I would be happy to have an initial conversation with you to assess your situation. I have designed my practice to have a uniquely broad understanding of securities issues. Unlike most attorneys in the securities field, I represent investors, financial advisors, and the companies financial advisors work for. I have a perspective few others have, and can anticipate and understand issues that attorneys with more limited practices and experience can offer.
If you hire me to be your advocate, I will keep you informed and involved as your case progresses. You may not see what happens in the background, but you will be able to rest at night knowing that you have the best representation possible.
Here are some of the questions investors often ask me:
- Did my financial advisor make inappropriate investments?
In making an investment recommendation, an advisor must make recommendations that are consistent with your risk tolerance, needs and investment objectives. Your advisor has a duty to know you and should recommend investments and trading strategies that are suitable for you and your situation.

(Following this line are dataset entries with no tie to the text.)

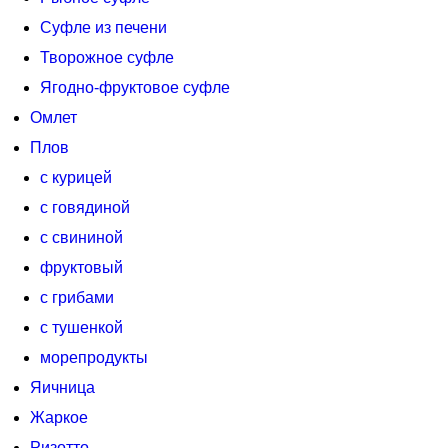
Суфле из печени
Творожное суфле
Ягодно-фруктовое суфле
Омлет
Плов
с курицей
с говядиной
с свининой
фруктовый
с грибами
с тушенкой
морепродукты
Яичница
Жаркое
Ризотто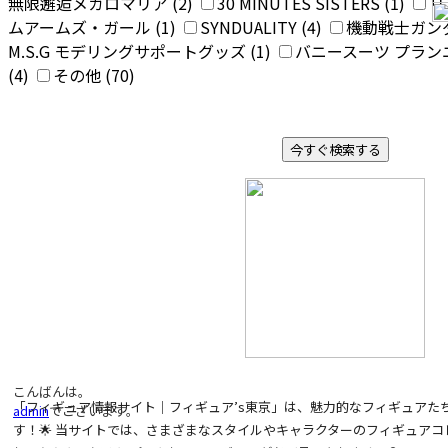
無限邂逅メガロマリア (2)
30 MINUTES SISTERS (1)
リ
ムアームズ・ガール (1)
SYNDUALITY (4)
機動戦士ガンダ
M.S.G モデリングサポートグッズ (1)
バニースーツ プランニ
(4)
その他 (70)
こんばんは。
「フィギュア情報サイト｜フィギュア’s東京」は、魅力的なフィギュアた
admin
でございます。
す！🌟 当サイトでは、さまざまなスタイルやキャラクターのフィギュア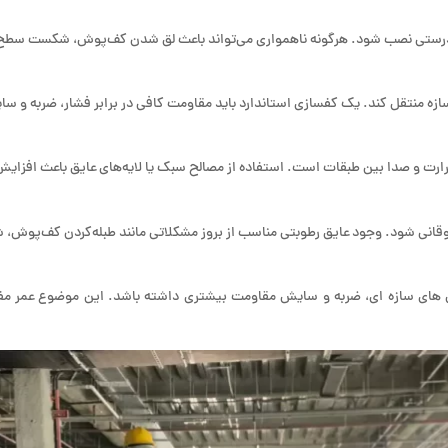
ه‌درستی نصب شود. هرگونه ناهمواری می‌تواند باعث لق‌ شدن کف‌پوش، شکست سطح ی
به سازه منتقل کند. یک کفسازی استاندارد باید مقاومت کافی در برابر فشار، ضربه 
رارت و صدا بین طبقات است. استفاده از مصالح سبک یا لایه‌های عایق باعث افز
 فوقانی شود. وجود عایق رطوبتی مناسب از بروز مشکلاتی مانند طبله‌کردن کف‌پوش، 
‌ های سازه‌ ای، ضربه و سایش مقاومت بیشتری داشته باشد. این موضوع عمر مف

An investment may be unsuitable if you do not have the financial ability to incur the risk associated with a particular investment; if the investment was not in line with your financial needs; or if you did not know or understand risks associated with certain investments.
Your advisor has a duty to understand your risk tolerance, your tax considerations, your prior experiences, and the level of return you want. It is your advisor’s duty to make recommendations that are appropriate and suitable for you. If your advisor breaches those duties and makes unsuitable recommendations, your advisor may be liable.

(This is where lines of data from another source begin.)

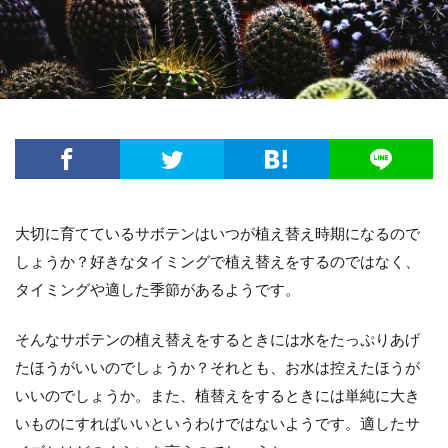
方法・手順
日光
準備するもの
玉ねぎ
害虫策
追肥
落とし方
葉
葉が茶色
葉っぱ
葉挿し
薬剤
虫
観葉植物
迷惑
造花
茄子
道具
違い
選び方
金鯱
鉢
鉢植え
長持ち
風水
飾り方
落ち葉
花粉
理由
稲
環境
生ゴミ
畑
留守
目安
種
種まき
種類
種類や特徴
大切に育てているサボテンはいつが植え替え時期になるので
穴がない
花柄摘み
米
繁殖
しょうか？好きなタイミングで植え替えをするのではなく、
タイミングや適した季節があるようです。
置き場所
肥料
育て方
育て植え方
花
花を咲かすコツ
花壇
花束
そんなサボテンの植え替えをするときには水をたっぷりあげ
家庭菜園
害虫対策
アイデア
セローム
たほうがいいのでしょうか？それとも、お水は控えたほうが
グッズ
コツ
コンシンネ
サボテン
いいのでしょうか。また、植替えをするときには単純に大き
サンスベリア
サンスベリアスタッキー
いものにすればいいというわけではないようです。適したサ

These are called Unsuitability issues.
- Are my investments diversified enough?
One of the most important rules of investing is diversification. If your broker concentrates your portfolio in any individual investment or type of investment, then the risk of losses in that portfolio is dramatically increased. If your portfolio declines in value because it was not diversified, your broker is potentially liable.
This is called Overconcentration.
- Is there too much trading activity in my account?
Churning occurs when your broker encourages and engages in transactions that are designed to generate commissions rather than benefit your account. Churning can occur even if you made money on all the transactions for the account.
Churning may be revealed by the cost/equity ratio in an account. If annualized total costs of doing business exceed the amount of return from investments, you may have a problem.
This is called Churning or Excessive Trading.
- Is my broker making unauthorized trades?
Your broker must have authorization from you or your agent (to whom you have given written authorization) to make purchases and sales in your account.
Your broker cannot accept an order unless you, or a person who has limited or full power of attorney in writing, gives your broker an order for the account.
Your spouse cannot place an order in an account unless your spouse’s name is also on the account.
If a transaction occurs in your account and you did not initiate or authorize it, you can contact the branch manager immediately, in writing, and request that the order be canceled.
Even if you have a discretionary account, your broker must follow your instructions with respect to the exercise of that discretion. For example, if you tell your broker not to buy anything risky or on margin, your broker has an obligation to respect those instructions. If your broker is not following your investment objectives, you may have a problem.
- I trusted my advisor...doesn't that mean anything?
It is important for you to understand that your advisor may owe you certain fiduciary duties, even when the account is non-discretionary. These duties include:
- The duty to recommend a stock only after studying it sufficiently to become informed as to its nature, price, and financial prognosis.
- The duty to carry out your orders promptly in a manner best suited to serve your interest.
- The duty to inform you of the risks involved in purchasing or selling a particular security.
- The duty to refrain from self-dealing or refusing to disclose any personal interest he or she may have in a particular recommended security.
- The duty not to misrepresent any fact material to the transaction.
- The duty to transact business only after receiving your prior authorization.
- Did I lose money because my advisor didn't give me good information?
If your financial advisor misrepresents material facts or omits to disclose material facts regarding an investment, and you lose money as a result, your advisor may be liable. Often these misrepresentations or omissions disguise the risk associated with a particular investment. Your advisor has a duty to fairly disclose all of the risks associated with an investment.
These are called Misrepresentation and Omission issues, and, at times, may amount to fraud.
- Did my broker engage in 'selling away?'
FINRA and regional stock exchanges have enacted strict rules regarding the selling of investments not approved by the brokerage firm. If your financial advisor recommended and you purchased such an investment and the investment is not reflected in the brokerage statement or the client did receive a confirmation directly from the brokerage house, there may be a problem with the investment.